Regina Pazvakavambwa
By Regina Pazvakavambwa, ITWeb portals journalist.
Johannesburg, 18 Jan 2018
Martin Walshaw, senior systems engineer at F5.
Martin Walshaw, senior systems engineer at F5.

The growing influence of multi-cloud deployments are helping organisations in the Europe, the Middle East and Africa (EMEA) region better optimise apps, automate and embrace digital transformation.

This is according to the recent study by F5 Networks titled 2018 State of Application Delivery report. The research surveyed over 3 000 IT, networking, application and security professionals from around the world (645 in EMEA).

The study says organisations of all sizes are adapting to the new digital economy through digital transformation projects. Optimising IT infrastructure and processes, gaining a competitive advantage, and improving employee productivity are all driving the projects, it adds. As organisations evolve, they look to the cloud to provide the flexibility necessary to succeed in an increasingly crowded marketplace, notes F5 Networks.

"More than ever before, EMEA is heavily focused on building the foundation necessary for application-driven digital transformation. As a result, many are moving toward multi-cloud environments that will enable them to pioneer platforms for competitive differentiation and innovation in the digital economy," says Martin Walshaw, senior systems engineer at F5.

The report further reveals that IT optimisation is the number one benefit expected from digital transformation efforts in EMEA (69% of respondents). Competitive advantage came second (59%) and business process optimisation was a close third (46%).

Realising these benefits entail a combination of cloud, new app architectures, and IT automation, says the study.

As applications drive business, organisations make IT decisions based on the needs of the apps, leading many to leverage multiple cloud platforms (this year, nearly nine out of ten (87%) reported that they use multiple clouds), says the study.

While multi-cloud environments offer many benefits in terms of speed, scale, and flexibility, challenges include providing consistent security across clouds, protecting apps from a variety of threats, and gaining visibility into application health, adds the study.

It also says organisations continue to be less confident in their ability to protect applications in public cloud or multi-cloud environments.

Key app service security challenges include the increasing sophistication of attacks (42%), employees underestimating the impact of not following security policies (41%), the increasing complexity of security solutions (29%), mobile app security (35%) and lack of IT security skills (28%), says F5.

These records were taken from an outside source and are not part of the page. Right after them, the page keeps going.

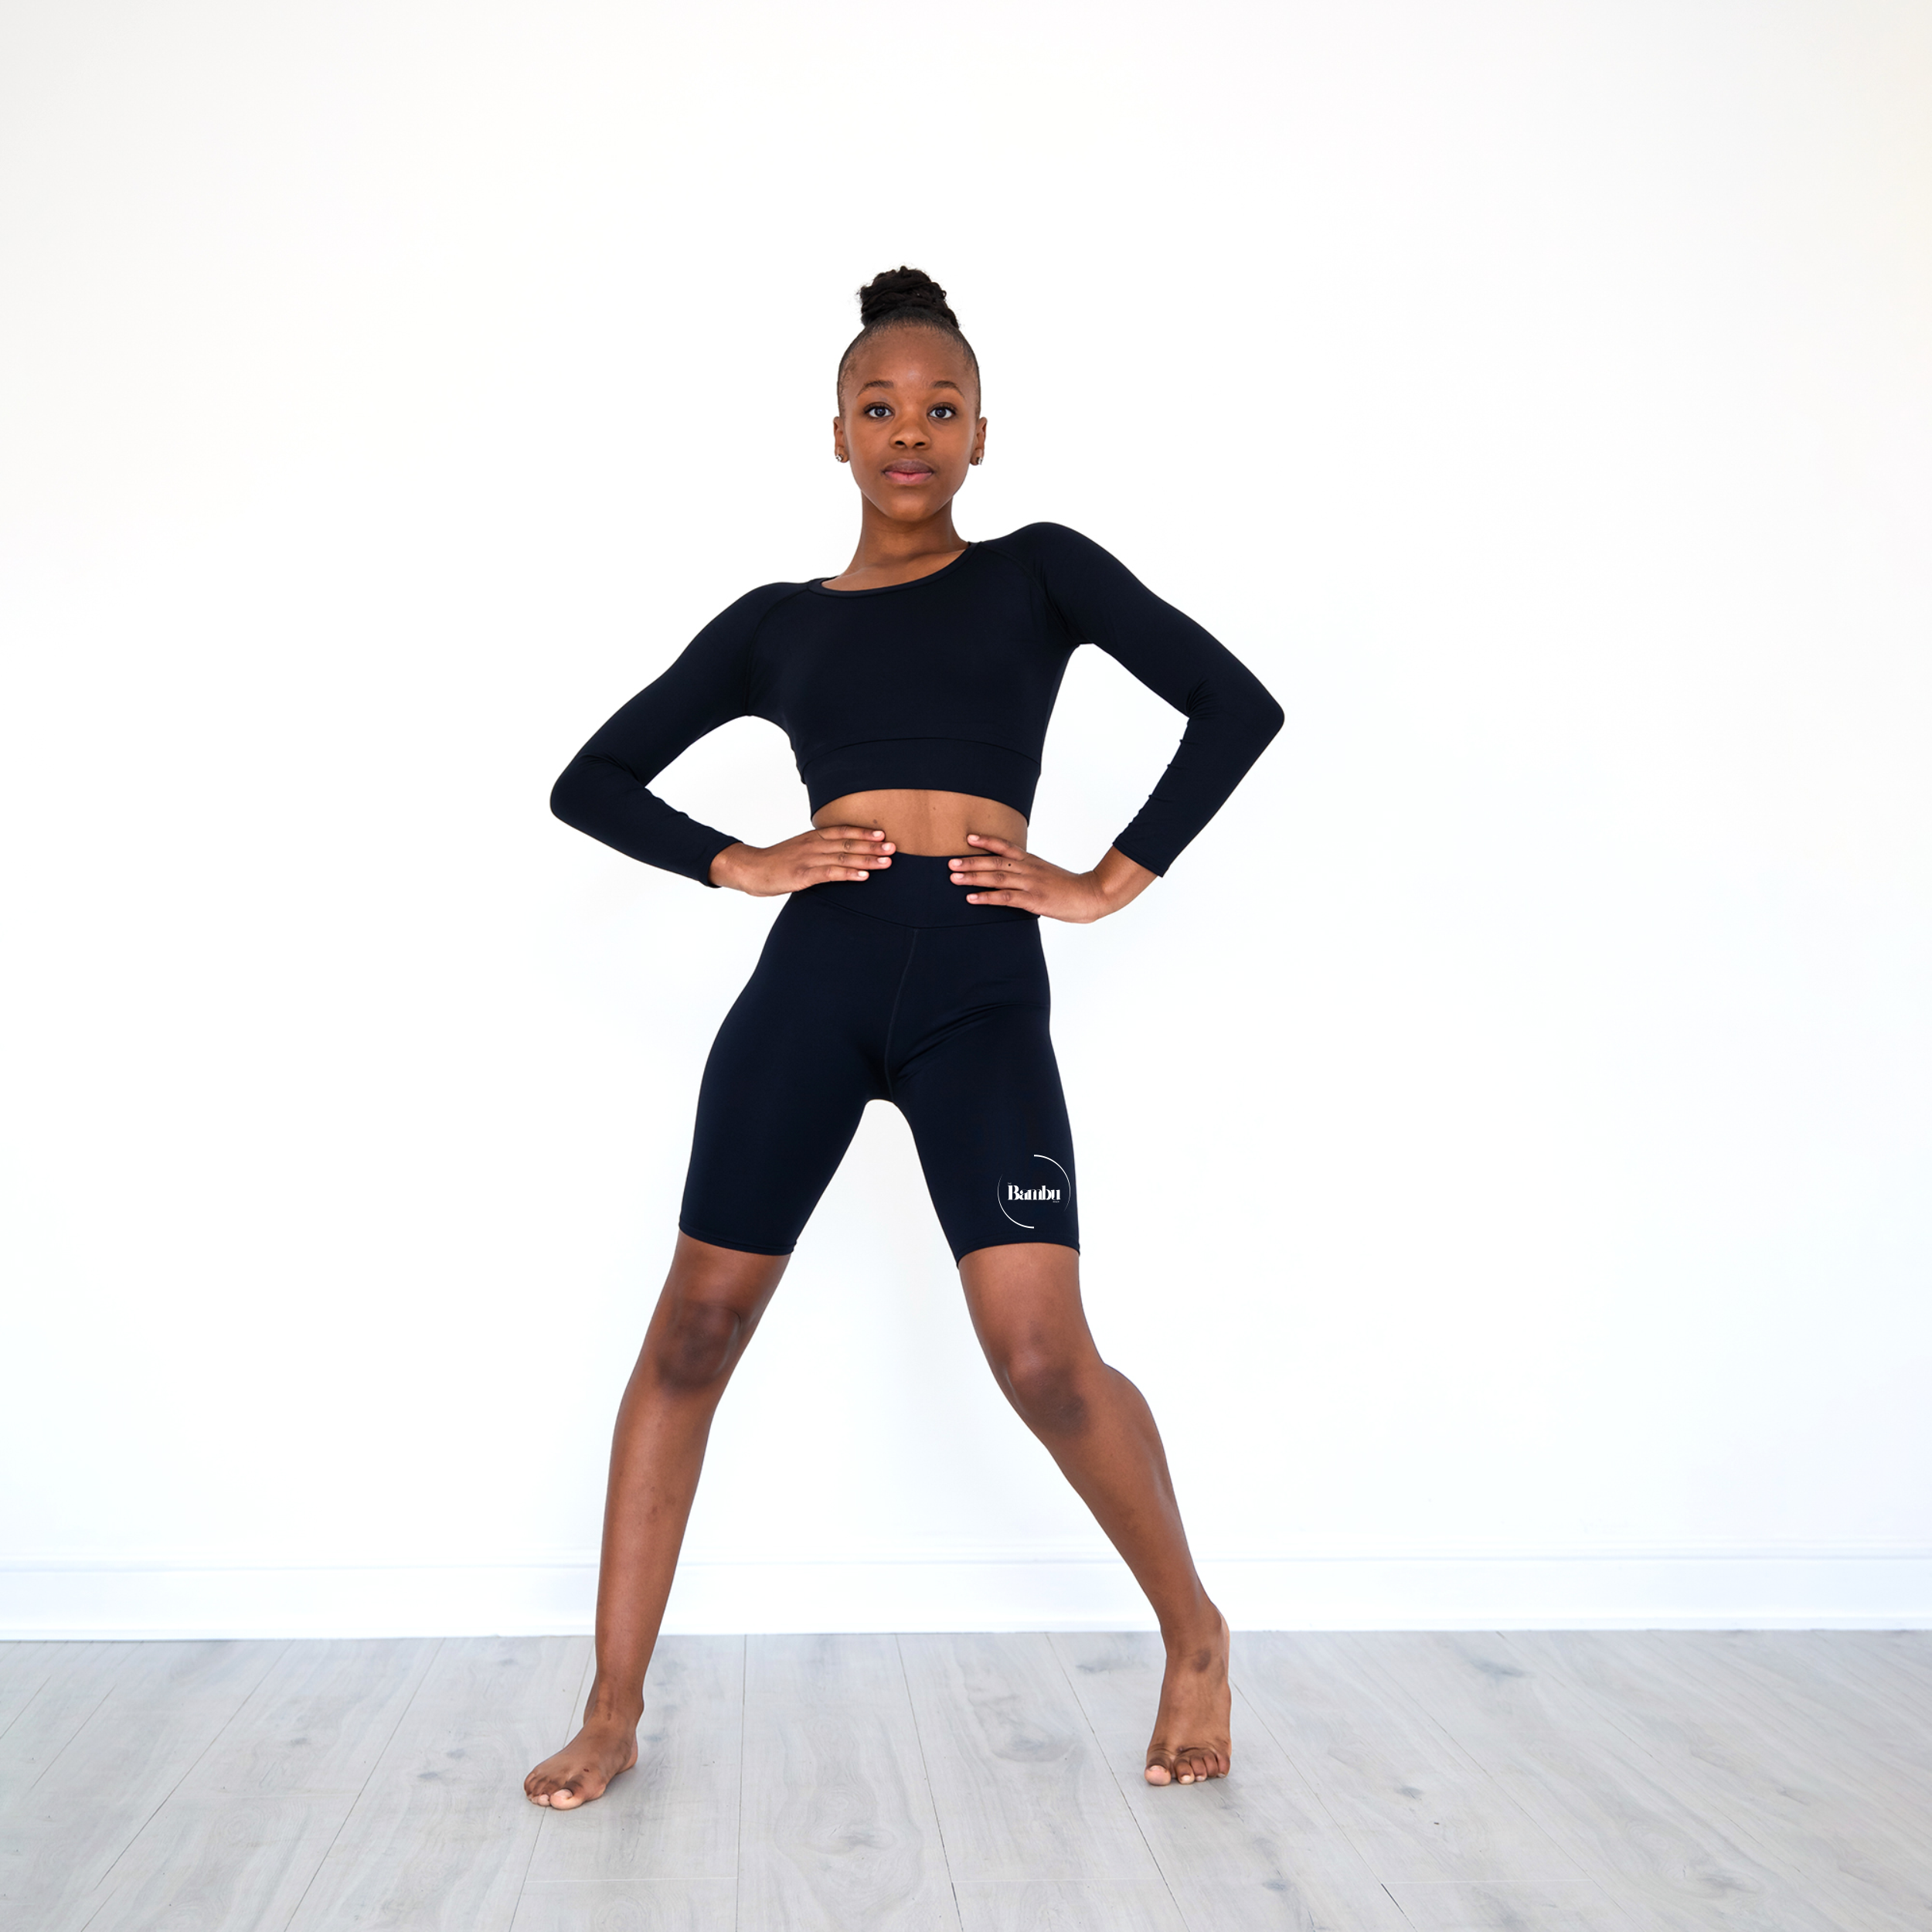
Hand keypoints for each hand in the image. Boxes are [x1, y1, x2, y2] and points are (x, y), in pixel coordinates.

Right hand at [710, 825, 894, 895]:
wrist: (750, 869)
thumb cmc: (775, 862)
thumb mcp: (799, 851)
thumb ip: (818, 851)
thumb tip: (839, 855)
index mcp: (812, 837)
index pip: (842, 831)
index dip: (863, 832)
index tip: (882, 833)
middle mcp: (813, 845)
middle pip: (847, 843)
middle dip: (872, 845)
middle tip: (893, 847)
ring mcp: (808, 859)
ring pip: (843, 857)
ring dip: (867, 859)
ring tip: (886, 862)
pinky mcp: (803, 875)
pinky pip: (830, 873)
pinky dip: (849, 874)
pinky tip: (863, 876)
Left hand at [947, 834, 1155, 922]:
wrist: (1091, 894)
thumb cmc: (1068, 887)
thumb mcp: (1047, 873)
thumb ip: (1029, 872)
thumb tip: (1011, 874)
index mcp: (1032, 861)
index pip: (1006, 847)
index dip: (987, 841)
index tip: (969, 838)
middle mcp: (1028, 869)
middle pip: (995, 861)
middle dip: (971, 861)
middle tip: (950, 862)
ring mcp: (1030, 884)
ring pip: (997, 877)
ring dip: (973, 877)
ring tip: (954, 877)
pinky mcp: (1033, 900)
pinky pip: (1005, 898)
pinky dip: (986, 897)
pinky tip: (972, 898)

Organisations are ramping up Web application firewalls (WAF) deployments to protect their apps, says F5. Respondents who have a WAF currently deployed tend to feel more confident in their ability to withstand application-layer attacks, although this confidence is more pronounced for on-premises deployments, it says. Organisations with applications deployed in the cloud are challenged to move from network-focused security to application-centric solutions, says the report.